**Activity a**
Please reproduce the Elasticsearch search thread below word for word.

**Source document**
Reputation: 551
I'm looking to search a word say "amend" which may be present in data as "amending", "amendment" or even "*amend". Which is the best method to search words like these? I know wildcard can achieve this but I am restricted to not using it due to my other part of the code. What are the different ways which provides better search performance?
Upvotes: 15
Views: 48026
Reputation: 1286
What you're describing with the terms "amend", "amendment" and "amending" is called keyword stemming. You can add a stemmer token filter to your Elastic index settings.
For Example:
PUT /my_index
{
"settings": {
"analysis" : {
"analyzer" : {
"my_analyzer" : {
"tokenizer" : "standard",
"filter" : ["standard", "lowercase", "my_stemmer"]
}
},
"filter" : {
"my_stemmer" : {
"type" : "stemmer",
"name" : "english"
}
}
}
}
}
Using this stemmer will index the terms [amend, amending, amendment]
as [amend, amend, amend]
.
Then you can do a match
query and it should return what you're wanting.
Upvotes: 1
Reputation: 2277
There is various way:
As you mention you cannot use wildcard, Then go for query_string
{
"query":{
"query_string":{
"default_field":"text",
"query":"*amend"
}
}
}
Second you can use n-gram tokenizer. You can check here https://www.elastic.co/guide/en/elasticsearch/reference/current/analysis-ngram-tokenizer.html
It will breaks your value "amending" to words like ["ame","men","end" ... etc]
Once you done with applying n-gram tokeinzer, Start indexing your data.

**Provided material**

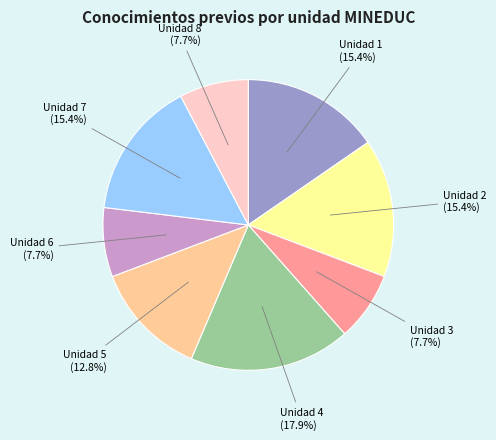

Is there a majority slice in this chart?

No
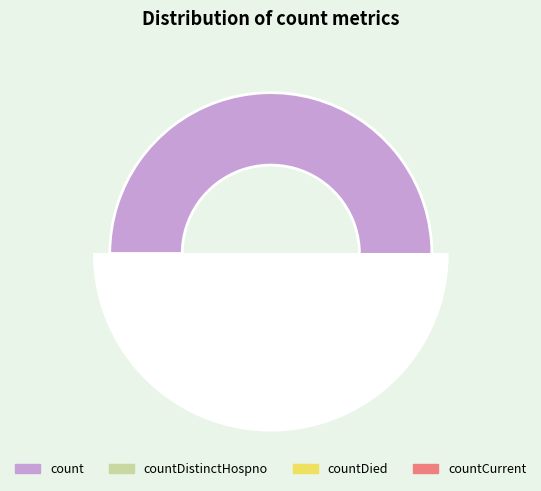

What is the ratio of the value at countDied to the value at count?

0.3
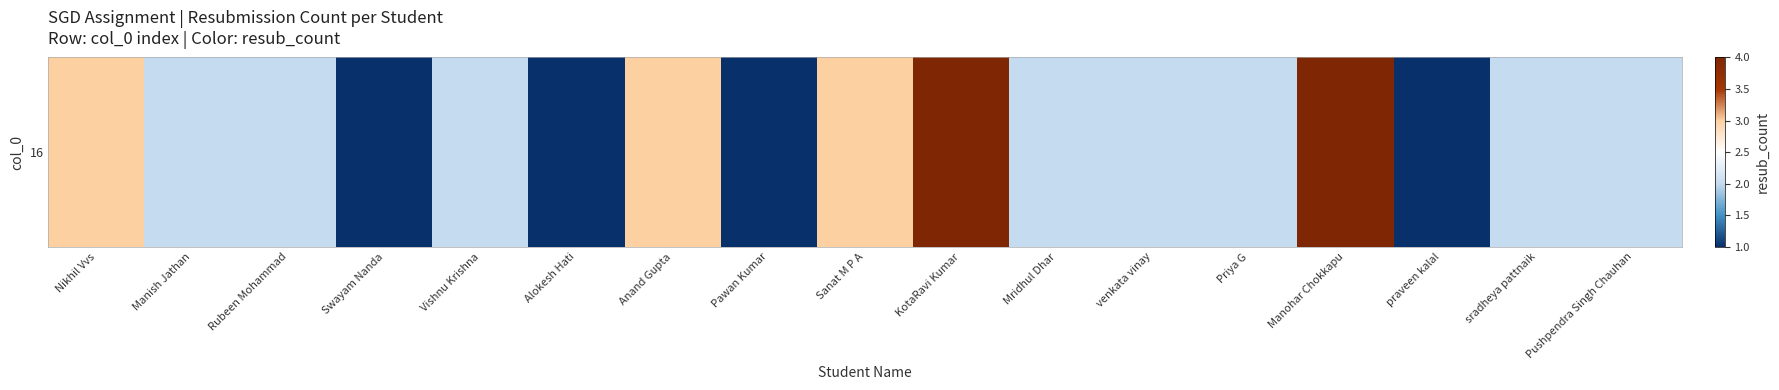

What is the difference between the values at KotaRavi Kumar and venkata vinay?

2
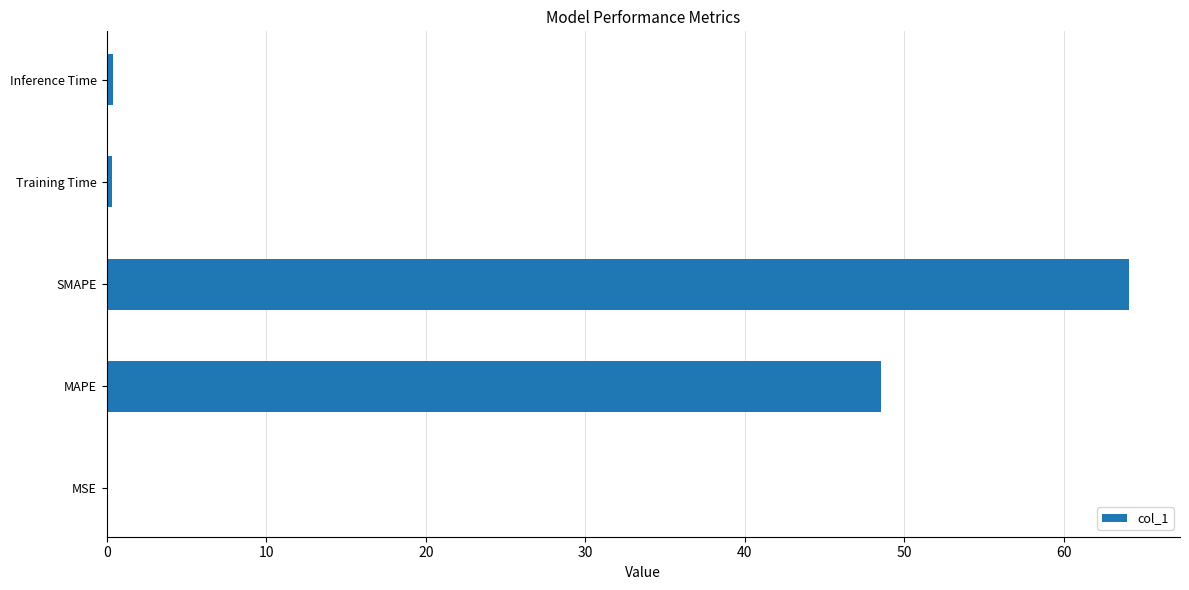

Between MSE and MAPE, which is larger?

MAPE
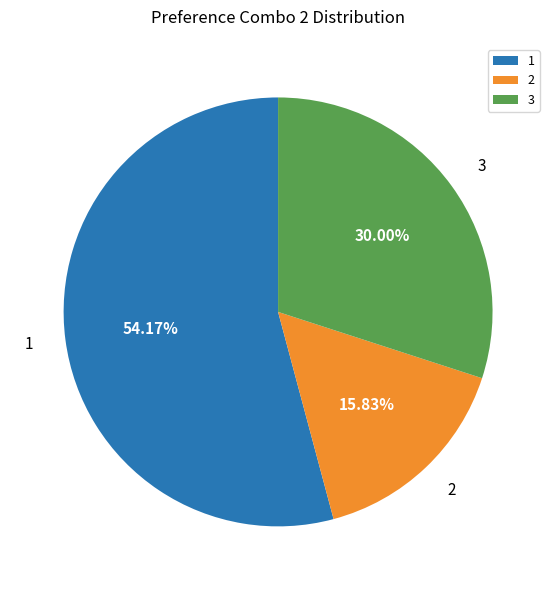

Rank the categories by value from highest to lowest.

1, 3, 2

**Activity b**
Write out the records above again with "larger" replaced by "bigger" and everything else unchanged. Omit the pictures from your answer.

**Answer section a**
Reputation: 551
I'm looking to search a word say "amend" which may be present in data as "amending", "amendment" or even "*amend". Which is the best method to search words like these? I know wildcard can achieve this but I am restricted to not using it due to my other part of the code. What are the different ways which provides better search performance?
Upvotes: 15
Views: 48026
Reputation: 1286
What you're describing with the terms "amend", "amendment" and "amending" is called keyword stemming. You can add a stemmer token filter to your Elastic index settings.
For Example:
PUT /my_index
{
"settings": {
"analysis" : {
"analyzer" : {
"my_analyzer" : {
"tokenizer" : "standard",
"filter" : ["standard", "lowercase", "my_stemmer"]
}
},
"filter" : {
"my_stemmer" : {
"type" : "stemmer",
"name" : "english"
}
}
}
}
}
Using this stemmer will index the terms [amend, amending, amendment]
as [amend, amend, amend]
.
Then you can do a match
query and it should return what you're wanting.
Upvotes: 1
Reputation: 2277
There is various way:
As you mention you cannot use wildcard, Then go for query_string
{
"query":{
"query_string":{
"default_field":"text",
"query":"*amend"
}
}
}
Second you can use n-gram tokenizer. You can check here https://www.elastic.co/guide/en/elasticsearch/reference/current/analysis-ngram-tokenizer.html
It will breaks your value "amending" to words like ["ame","men","end" ... etc]
Once you done with applying n-gram tokeinzer, Start indexing your data.

**Answer section b**
Is there a majority slice in this chart?

No

What is the ratio of the value at countDied to the value at count?

0.3

What is the difference between the values at KotaRavi Kumar and venkata vinay?

2

Between MSE and MAPE, which is bigger?

MAPE

Rank the categories by value from highest to lowest.

1, 3, 2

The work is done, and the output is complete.